Best ROA for Tramadol?

[ChemicallyEnhanced]

I know it's a pro-drug for ODT and should need to be taken orally, but I find snorting it more effective than swallowing it, and taking it sublingually works better/stronger again (and has a much more pronounced sedative effect).

In your opinion - or from a pharmacological perspective - which ROA is the most effective?

 

[S.J.B.]

N&PD -> OD

 

[Shortec Stublue!!]

Taking into account the serotonergic element, and how the molecule is designed, Orally only for the two pronged success it was made for. You may get some mu response from insufflation, but not the enzymatic route required for 5ht release/uptake inhibition.

 

[ChemicallyEnhanced]

Taking into account the serotonergic element, and how the molecule is designed, Orally only for the two pronged success it was made for. You may get some mu response from insufflation, but not the enzymatic route required for 5ht release/uptake inhibition.

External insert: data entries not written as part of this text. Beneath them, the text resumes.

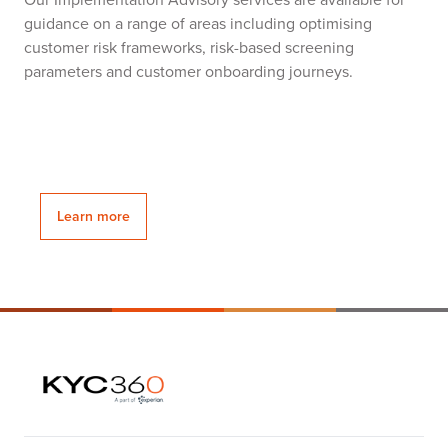
guidance on a range of areas including optimising
customer risk frameworks, risk-based screening
parameters and customer onboarding journeys.
Learn more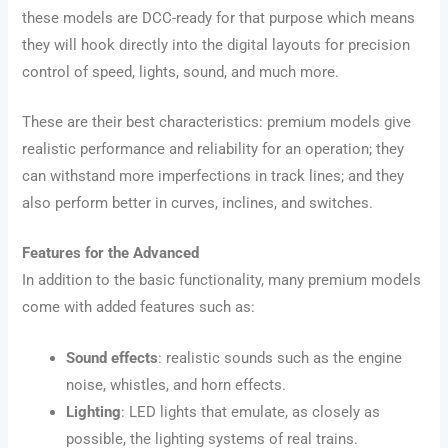
these models are DCC-ready for that purpose which means
they will hook directly into the digital layouts for precision
control of speed, lights, sound, and much more.
These are their best characteristics: premium models give
realistic performance and reliability for an operation; they
can withstand more imperfections in track lines; and they
also perform better in curves, inclines, and switches.
Features for the Advanced
In addition to the basic functionality, many premium models
come with added features such as:
Sound effects
: realistic sounds such as the engine
noise, whistles, and horn effects.
Lighting
: LED lights that emulate, as closely as
possible, the lighting systems of real trains.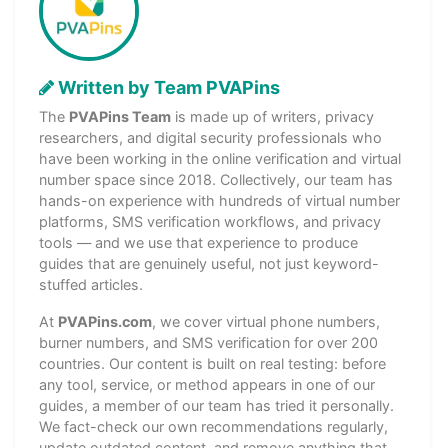
Written by Team PVAPins
The
PVAPins Team
is made up of writers, privacy
researchers, and digital security professionals who
have been working in the online verification and virtual
number space since 2018. Collectively, our team has
hands-on experience with hundreds of virtual number
platforms, SMS verification workflows, and privacy
tools — and we use that experience to produce
guides that are genuinely useful, not just keyword-
stuffed articles.
At
PVAPins.com
, we cover virtual phone numbers,
burner numbers, and SMS verification for over 200
countries. Our content is built on real testing: before
any tool, service, or method appears in one of our
guides, a member of our team has tried it personally.
We fact-check our own recommendations regularly,
update outdated content, and remove anything that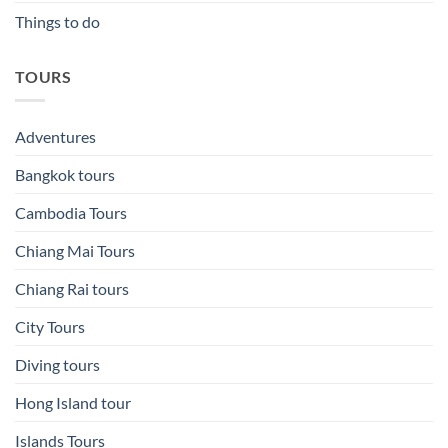
Things to do
TOURS
Adventures
Bangkok tours
Cambodia Tours
Chiang Mai Tours
Chiang Rai tours
City Tours
Diving tours
Hong Island tour
Islands Tours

I take Sertaline (Zoloft) and Trazodone so I'm solely interested in the opioid effects from tramadol.

 

[Shortec Stublue!!]

From a pharmacology perspective, CYP2D6 liver enzymes demethylate your Tram to O-Desmethyltramadol, with 200 times more affinity for Mu receptors give or take. But if you are feeling a larger benefit from insufflation, it’s happening so you can only go with what your feeling. I would personally steer clear if you are not interested in the anxiolytics/ anti depression benefits.

 

[Trichocereuslyfried]

Actually, im not sure where the misconceptions come from, any way you take it besides orally, will bypass FIRST pass liver metabolism, but that does NOT mean bypasses the liver completely. It will still end up there and get turned into M1 , eventually ...but through bypassing first pass, which is where typically a good portion of drug gets destroyed, by bypassing it, bioavailability will be Greatly increased. Iv, rectal, sublingual, buccal, nasal, all have faster onsets greater bios and will still be metabolized into m1 the good stuff

 

[Trichocereuslyfried]

It doesnt actually taste bad either people are pussies. Iv then im than recctal than buccal, then sublingual than oral than nasal imo, but repeated oral is still the ultimate way to get high on m1

 

[Hodor]

Actually, im not sure where the misconceptions come from, any way you take it besides orally, will bypass FIRST pass liver metabolism, but that does NOT mean bypasses the liver completely. It will still end up there and get turned into M1 , eventually ...but through bypassing first pass, which is where typically a good portion of drug gets destroyed, by bypassing it, bioavailability will be Greatly increased. Iv, rectal, sublingual, buccal, nasal, all have faster onsets greater bios and will still be metabolized into m1 the good stuff

I'd advise against using the term "M1" because it has apparently led some users to assume that tramadol's active metabolite is the same as the cathinone stimulant methylone, which used to be sold under the name "M1".

To clarify, in papers discussing the metabolism of tramadol, the "M" simply stands for "metabolite", with "M1" being O-desmethyltramadol (sold under the name "O-DSMT"), "M2" being N-desmethyltramadol, "M3" being N,N-didesmethyltramadol and so on.

At any rate, I'd say there are multiple things to consider here:

• Intranasal/sublingual absorption usually happens faster (especially on a full stomach), so despite tramadol itself being weaker than its metabolite, it might provide more of an initial "rush"
• With tramadol, I wouldn't say bypassing first-pass metabolism causes "a good portion" of the drug to be destroyed. Tramadol's oral bioavailability is around 70-75%, which is excellent, and insufflated bioavailability usually isn't all that much higher than oral.
• In the interest of harm reduction, I would advise trying to minimize the risk of a seizure and/or serotonin syndrome. If OP is already on two antidepressants, that tends to significantly potentiate the seizure risk: The zoloft is going to compete with the tramadol for your CYP2D6 enzyme (which is the enzyme large responsible for the O-demethylation); to some extent, the trazodone is also going to interfere with the metabolism of tramadol by competing with it for CYP3A4.
• Therefore, it might be a good idea to stick with the oral route, or at worst the sublingual one. Snorting I would advise against, because I sure as hell wouldn't want a shitload of pill binders where I absorb my oxygen. Injecting is a definite no-no, because a relatively minor increase in bioavailability sure isn't worth an increased risk of seizures, coupled with all the potential health complications that come with injecting (especially since you've got all those binders possibly causing not just infections, but ischemia).

 

[ChemicallyEnhanced]

Changed to DHC now as Tramadol wasn't strong enough. Thanks for all the replies guys! I still take Tramadol sometimes too so it'ss all very interesting and helpful.

 

[barq]

Don't underestimate just how much previous experiences of snorting things can affect your experience of the tramadol. Previous behaviour can have a major influence on how you subjectively perceive it now. I'm sure that's why there are quite a lot of people snorting things that have excellent bioavailability by mouth.